43.14 Thoracoscopic Lobectomy Reliability for NSCLC is an Important Indicator of Program Development

M. Hennon1,2, J. Xiao2, M. Huang1, E. Dexter1,2, A. Picone1,2, S. Yendamuri1,2, C. Nwogu1,2, W. Tan3, T. Demmy5  1Roswell Park Cancer Institute,Thoracic Surgery,Buffalo, NY, USA 2State University Of New York At Buffalo,Surgery,Buffalo, NY, USA 3Roswell Park Cancer Institute,Biostatistics,Buffalo, NY, USA 5Rutgers Cancer Institute Of New Jersey,Cardiothoracic Surgery,New Brunswick, NJ, USA

Introduction:  Outcomes for thoracoscopic (VATS) lobectomy at the institutional level can be affected by numerous variables, including selection bias. The total percentage of cases completed by VATS for locally advanced nonsmall cell lung carcinoma may be an important component of individual program quality.

Methods:  Over 11 years (from January 2002 to March 2013), 1289 consecutive lobectomies were performed, of which 300 were for patients with locally advanced NSCLC (tumors greater than 4cm, T3, T4, or patients who underwent induction chemotherapy).  Patients requiring chest wall resection, sleeve lobectomy, or pneumonectomy were excluded.  Cases were divided into three sequential groups of 100 patients for comparison.  Reliability is defined as the total number of cases completed thoracoscopically (VATS) divided by all cases (VATS + Conversion+ Open). Conversion rates, percentage of cases completed by VATS, along with preoperative, perioperative and outcome variables were compared and analyzed by Mann-Whitney-Wilcoxon and Fisher’s exact tests. Estimated overall survival and disease free survival distributions were obtained using the Kaplan-Meier method.

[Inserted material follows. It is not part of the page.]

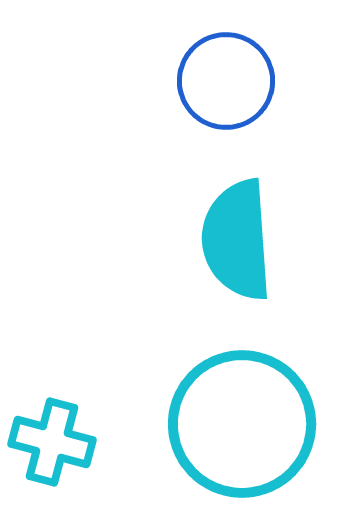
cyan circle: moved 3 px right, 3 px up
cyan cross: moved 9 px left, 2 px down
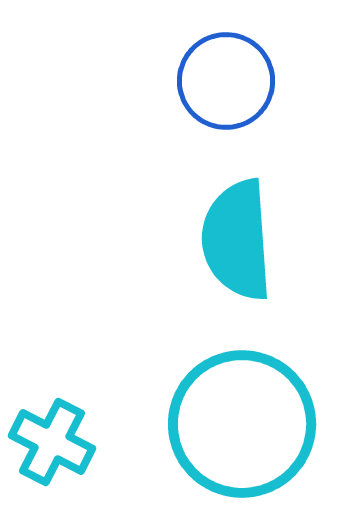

Results: Of 300 cases during the study period, 219 were completed by VATS.  VATS reliability increased from 62% (early), to 77% (middle), and 80% (late).  Reliability increased due to a steady decrease in planned thoracotomy from 17%, to 9% and 2.1% respectively.  A higher percentage of patients in the late group had more preoperative comorbidities (CAD/MI 27% vs. 19% vs. 42.6%, p = 0.0016). Median operative time increased over the study period from 225 min. [96-574] vs. 328 min. [115-687] vs. 340 min. [140-810], presumably due to approaching more complex tumor pathology.  Median operative blood loss was the same for all groups at 200 mL (10-2200).  Median postoperative ICU stay was 1 day (0-92) for all groups.  Higher neoadjuvant therapy rates (16% vs. 54% vs. 50%, p <0.0001) were achieved in the middle/late groups.  Fewer postoperative complications occurred in the middle and late time groups (any major complication was 38% vs. 13% vs. 16%, p < 0.0001; bleeding 23% vs. 4% vs. 6%, p < 0.0001; air leak 16% vs. 13% vs. 3%, p = 0.0037).   Number of lymph nodes harvested during surgery (10.2 vs. 12.5 vs. 22.8, p <0.0001) improved significantly. 

Conclusion: In our experience, VATS reliability increased over time with favorable perioperative and postoperative outcomes due to fewer cases being approached by planned thoracotomy. Since there were associations with factors like lymph node harvest, VATS reliability deserves additional study as an indicator of individual program achievement and as a tool to explain differences between VATS and open surgeries reported in large, cooperative databases.